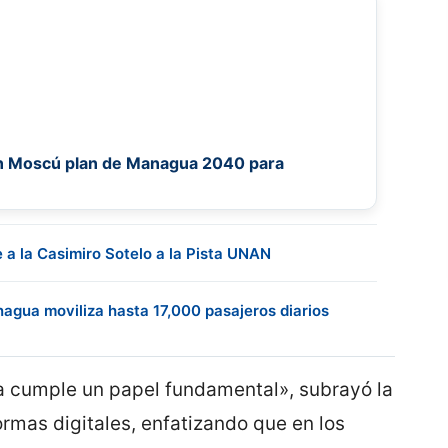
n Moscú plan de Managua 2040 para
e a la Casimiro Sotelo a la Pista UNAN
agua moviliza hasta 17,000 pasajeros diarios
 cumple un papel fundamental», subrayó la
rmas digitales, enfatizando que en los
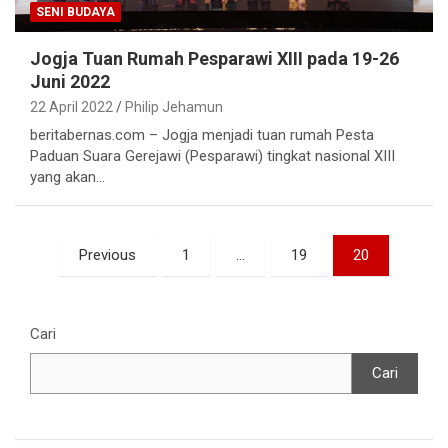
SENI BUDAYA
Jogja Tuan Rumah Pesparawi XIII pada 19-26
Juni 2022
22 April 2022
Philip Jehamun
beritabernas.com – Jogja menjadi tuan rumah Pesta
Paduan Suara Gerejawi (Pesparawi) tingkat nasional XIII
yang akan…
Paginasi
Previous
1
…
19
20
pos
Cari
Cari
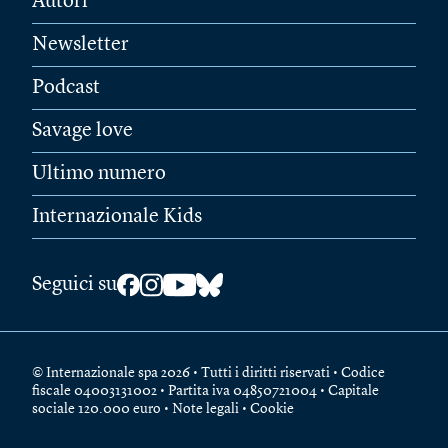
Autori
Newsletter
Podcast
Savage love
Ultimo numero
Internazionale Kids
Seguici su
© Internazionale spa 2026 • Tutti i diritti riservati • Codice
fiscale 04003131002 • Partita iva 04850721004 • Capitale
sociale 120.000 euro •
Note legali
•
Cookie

-------------------------

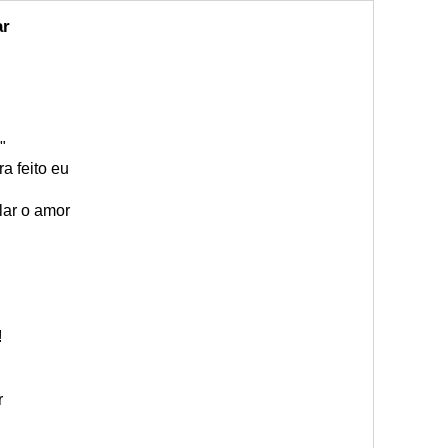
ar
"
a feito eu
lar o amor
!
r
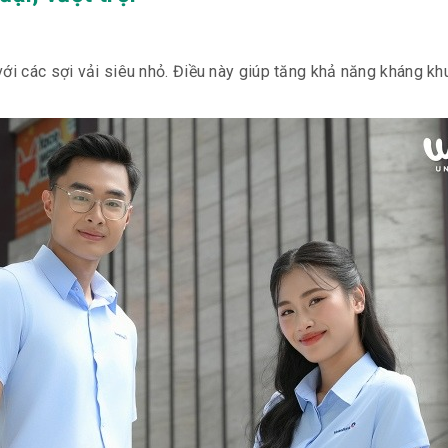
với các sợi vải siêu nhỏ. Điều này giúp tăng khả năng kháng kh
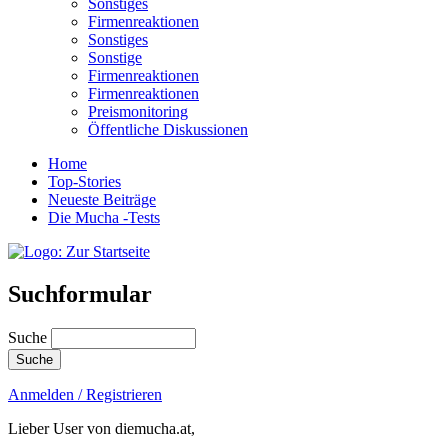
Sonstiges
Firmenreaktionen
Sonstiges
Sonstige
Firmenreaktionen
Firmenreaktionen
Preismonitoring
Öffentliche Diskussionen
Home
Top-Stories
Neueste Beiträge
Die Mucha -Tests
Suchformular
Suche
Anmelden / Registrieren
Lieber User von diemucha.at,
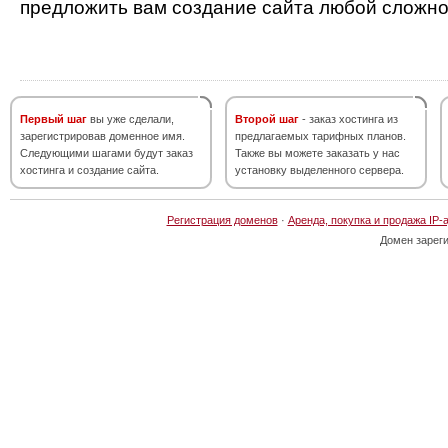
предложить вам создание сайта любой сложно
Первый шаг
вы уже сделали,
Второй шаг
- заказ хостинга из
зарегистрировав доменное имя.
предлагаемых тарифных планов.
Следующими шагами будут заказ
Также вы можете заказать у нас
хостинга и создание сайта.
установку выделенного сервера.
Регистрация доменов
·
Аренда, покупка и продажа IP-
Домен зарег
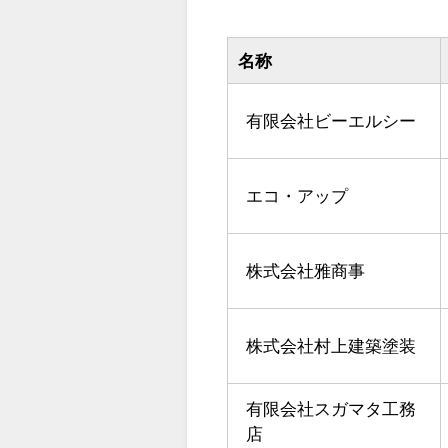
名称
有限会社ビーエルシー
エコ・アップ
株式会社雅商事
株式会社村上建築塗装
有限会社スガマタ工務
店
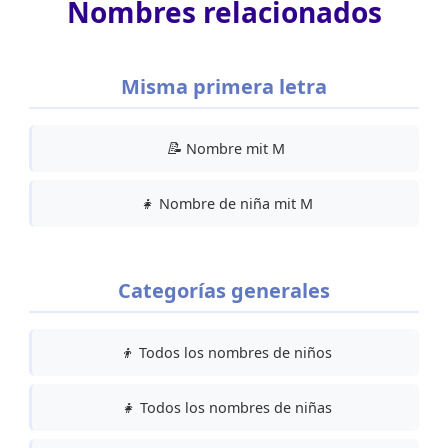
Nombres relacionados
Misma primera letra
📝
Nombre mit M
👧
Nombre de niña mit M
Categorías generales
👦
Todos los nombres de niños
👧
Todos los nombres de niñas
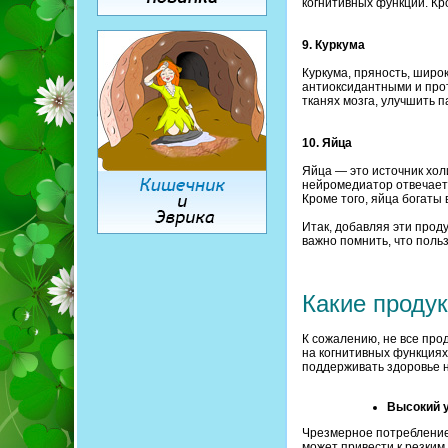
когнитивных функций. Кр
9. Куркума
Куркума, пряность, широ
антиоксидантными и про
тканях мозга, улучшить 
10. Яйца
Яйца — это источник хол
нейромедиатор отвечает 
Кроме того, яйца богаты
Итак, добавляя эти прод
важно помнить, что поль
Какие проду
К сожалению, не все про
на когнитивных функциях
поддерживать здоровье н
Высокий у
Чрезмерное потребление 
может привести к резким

-------------------------

▸ Problem to solve:
Whenever the word "Jogja" occurs in a line above, copy that line.

▸ Expected output:
Jogja Tuan Rumah Pesparawi XIII pada 19-26
beritabernas.com – Jogja menjadi tuan rumah Pesta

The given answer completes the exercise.